Postby tulamide » Tue Aug 27, 2019 6:56 am

In general there is always a tradeoff to be made. Wiring can be very confusing, esp. if the wires are crossed. Wireless on the other hand can be a nightmare to trace back.

The same is true for green, red, blue and white. Green is event based, which makes it very comfortable to use as a reaction to user input. It fails however at all things timing based. Red has its own timing (ppq), is therefore more reliable, but can only be used for midi. Blue is direct, fast and reliable, but in itself only usable for mono synths. White is extremely versatile, takes away the pain of poly-signals, has a mixture of timing- and event-based, but can't be used for direct user interaction, midi and is worthless without converting to blue at same point.

Ruby is versatile, comfortable, event- and timebased (with audio routing it even is sample precise), can be used for user interaction as well as mono and poly manipulation, but is a script language and as such interpreted, which makes it so much slower than blue or white, that it won't be used very often for audio tasks (if at all).

There is no definitive answer, as to what you should use when. It is always dependend on the situation.
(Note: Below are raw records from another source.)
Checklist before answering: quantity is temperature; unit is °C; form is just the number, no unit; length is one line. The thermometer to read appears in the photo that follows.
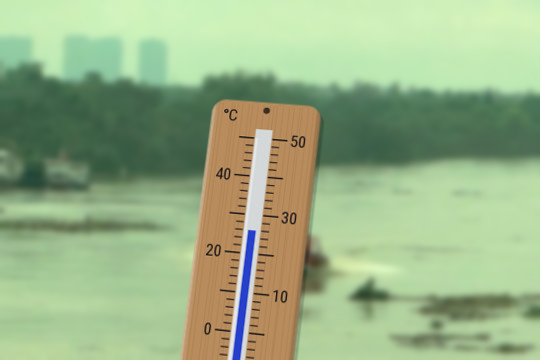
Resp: 26
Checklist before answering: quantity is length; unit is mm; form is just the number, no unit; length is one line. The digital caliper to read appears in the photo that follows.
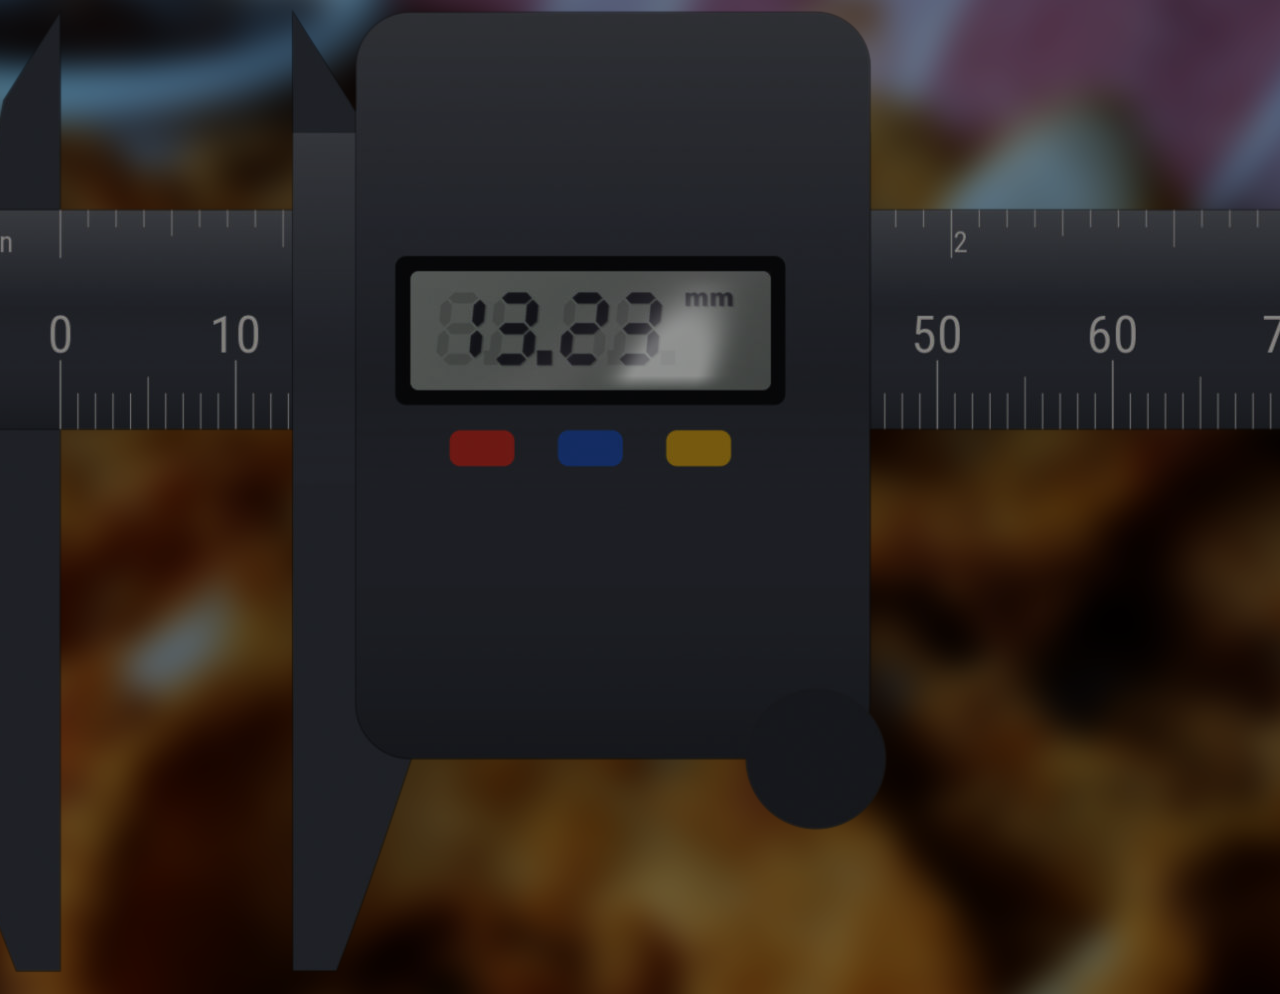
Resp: 13.23
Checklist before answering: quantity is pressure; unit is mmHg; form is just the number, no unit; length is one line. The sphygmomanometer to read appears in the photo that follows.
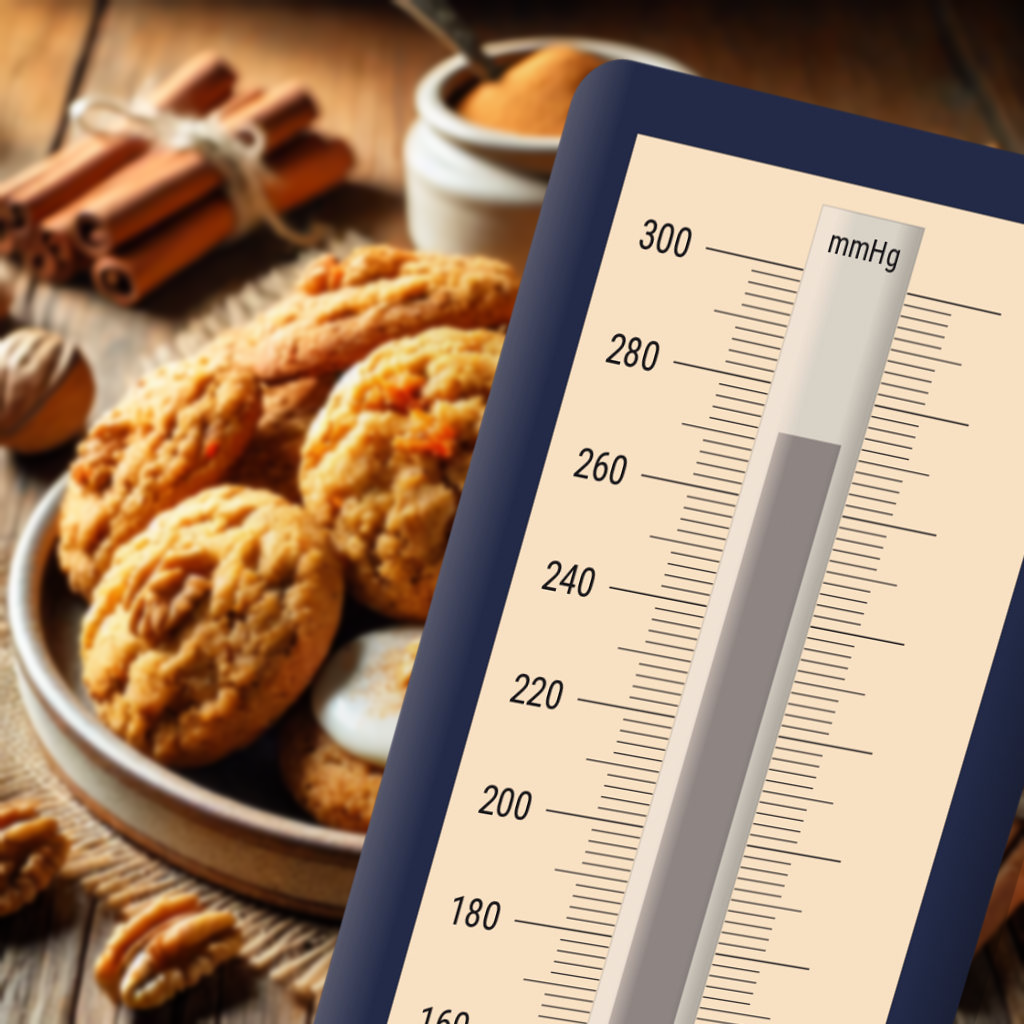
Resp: 272
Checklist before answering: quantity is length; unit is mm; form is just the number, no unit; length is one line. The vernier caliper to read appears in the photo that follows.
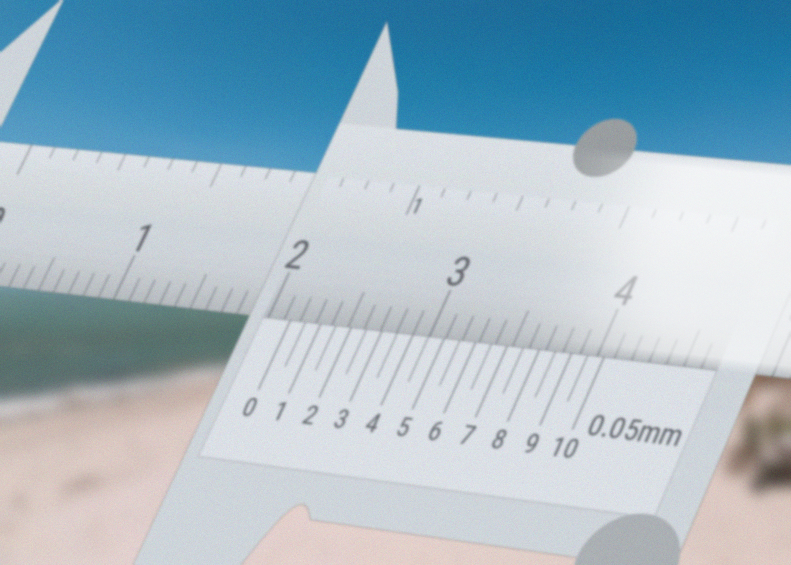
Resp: 21.4
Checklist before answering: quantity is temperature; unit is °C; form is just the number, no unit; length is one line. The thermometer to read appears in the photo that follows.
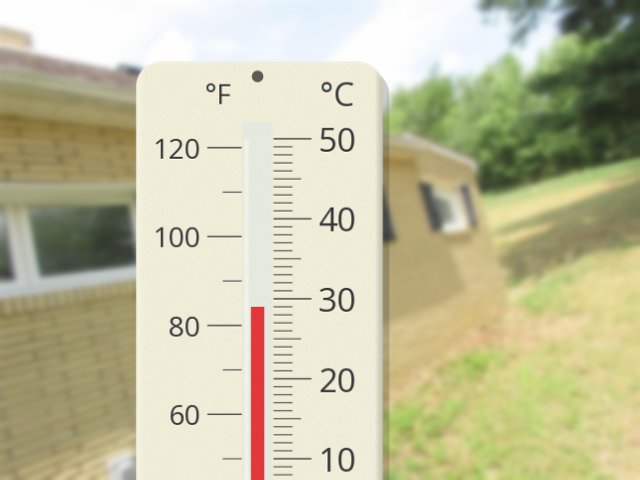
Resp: 29
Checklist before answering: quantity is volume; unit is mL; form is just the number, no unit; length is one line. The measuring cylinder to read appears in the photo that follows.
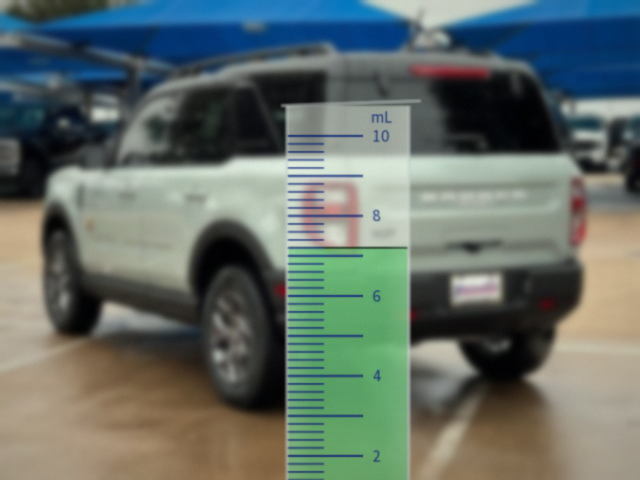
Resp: 7.2
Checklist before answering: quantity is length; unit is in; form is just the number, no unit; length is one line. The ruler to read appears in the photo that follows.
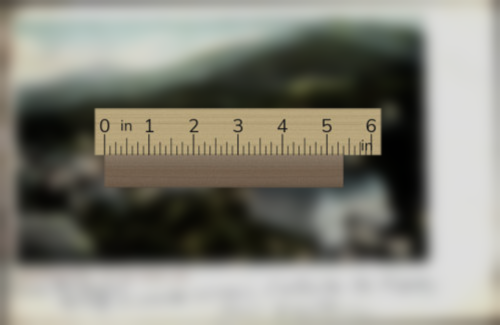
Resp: 5.375
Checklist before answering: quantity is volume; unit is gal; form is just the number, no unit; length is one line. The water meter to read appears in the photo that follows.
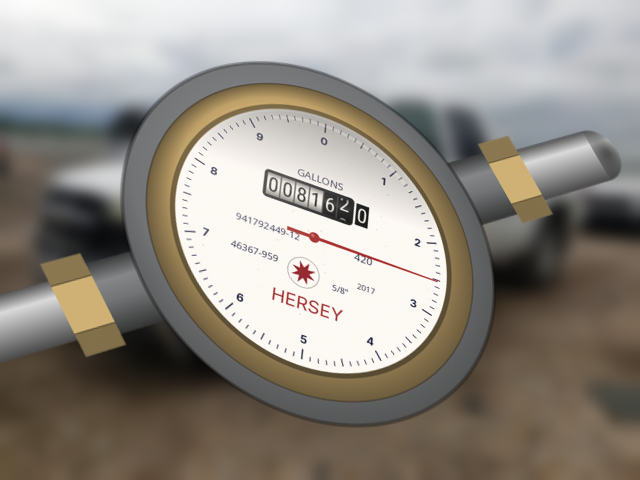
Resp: 81622.5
But whenever user input is involved, timing isn't a concern and so you get away with green and Ruby.

Using scheduling (not necessarily the schedule method) to place events ahead of time, you can even do solid, stable sequencers with Ruby, because sync'ed to audio rate, the scheduled events happen exactly at the sample you wished for.

In cases like the above you won't hesitate for a second to use Ruby over blue, but in other cases you will prefer blue over Ruby.

Ok, I think I made my point clear: Be open for all of the systems offered by Flowstone and pick the one with the best tradeoff.